- Opening Delimiter -

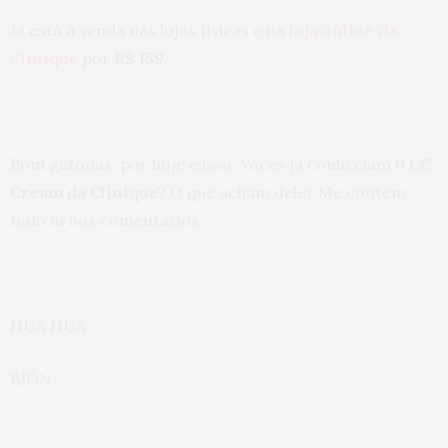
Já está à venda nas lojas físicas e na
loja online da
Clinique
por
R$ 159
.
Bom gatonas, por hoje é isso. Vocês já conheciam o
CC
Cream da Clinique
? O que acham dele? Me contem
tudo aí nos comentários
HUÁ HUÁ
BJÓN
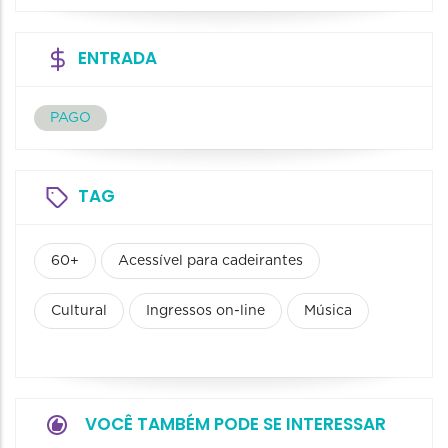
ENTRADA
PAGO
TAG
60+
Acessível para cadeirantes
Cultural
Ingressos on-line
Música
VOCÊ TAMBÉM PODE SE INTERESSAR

- Closing Delimiter -

[Work to be completed]:
All of the material above should be written out exactly as given, minus any images.

[Answer section]:
Já está à venda nas lojas físicas e na
loja online da
Clinique
por
R$ 159
.
Bom gatonas, por hoje é isso. Vocês já conheciam o
CC
Cream da Clinique
? O que acham dele? Me contem
tudo aí nos comentários
HUÁ HUÁ
BJÓN
ENTRADA
PAGO
TAG
60+
Acessível para cadeirantes
Cultural
Ingressos on-line
Música
VOCÊ TAMBÉM PODE SE INTERESSAR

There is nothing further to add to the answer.